Assim que terminou de dizer isso, Wukong fez um gesto mágico destinado a imobilizar as pessoas e recitou um encantamento que transformava os seres vivos em estátuas. Instantaneamente, as Sete Donzelas Imortais ficaram paralisadas, com seus olhos arregalados de surpresa e tão imóveis quanto os troncos dos pessegueiros entre os quais estavam. Sem perder tempo, o Grande Sábio deixou o jardim, montou em sua nuvem sagrada e tomou o caminho do Lago de Jaspe.

Do alto, ele viu o véu cintilante da névoa sagrada e o desfile silencioso de nuvens de cinco cores. Os grasnidos dos grous, imaculadamente brancos, ressoavam pelos Nove Céus, enquanto ao longe se via, entre o bater trêmulo de mil folhas, a delicadeza de asfódelos vermelhos. Em meio a tudo isso, surgiu a figura de um imortal. Ele possuía um rosto e feições tão atraentes que lembravam o brilho sempre surpreendente de um arco-íris suspenso no ar. Era Liu Cao, o Imortal dos Pés Descalços (10) e, ao que tudo indicava, ele também estava indo para o Festival dos Pêssegos Imortais.
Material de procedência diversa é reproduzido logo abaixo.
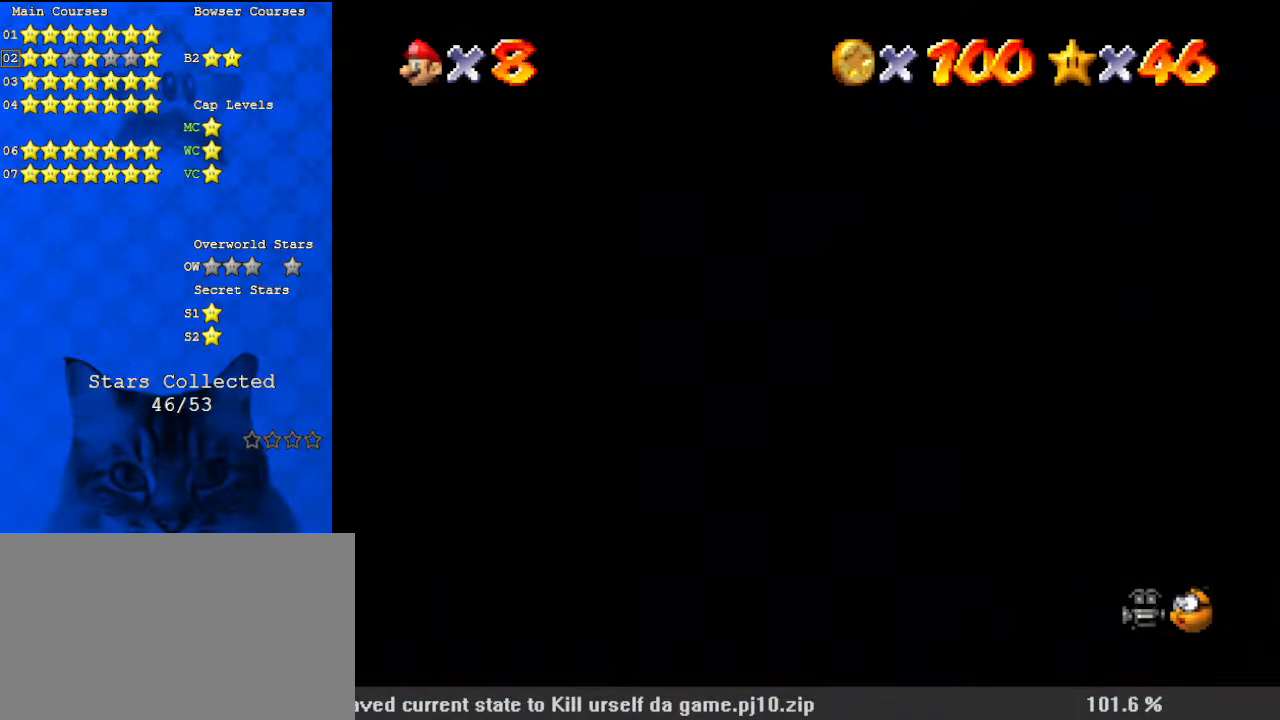
{"keys": [], "events": [[467, "up", "up"]]}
Ao vê-lo aproximar-se, o Grande Sábio abaixou a cabeça e imediatamente pensou em um plano para enganá-lo e ir ao Festival em seu lugar.

— Para onde você está indo, venerável Sábio? — perguntou-lhe Wukong.

— Para o Festival dos Pêssegos Imortais respondeu o Grande Imortal. —  Recebi o convite da Rainha Mãe e estou indo em direção ao seu palácio.

— Tem algo que o Venerável Imortal precisa saber respondeu o Grande Sábio. — Sabendo que não há nada mais rápido do que meu salto nas nuvens, o Imperador de Jade solicitou que eu fosse em todas as direções informando a todos os convidados de seu desejo de se reunir primeiro no Salão da Luz Perfeita, a fim de ensaiar as cerimônias que devem necessariamente anteceder o banquete.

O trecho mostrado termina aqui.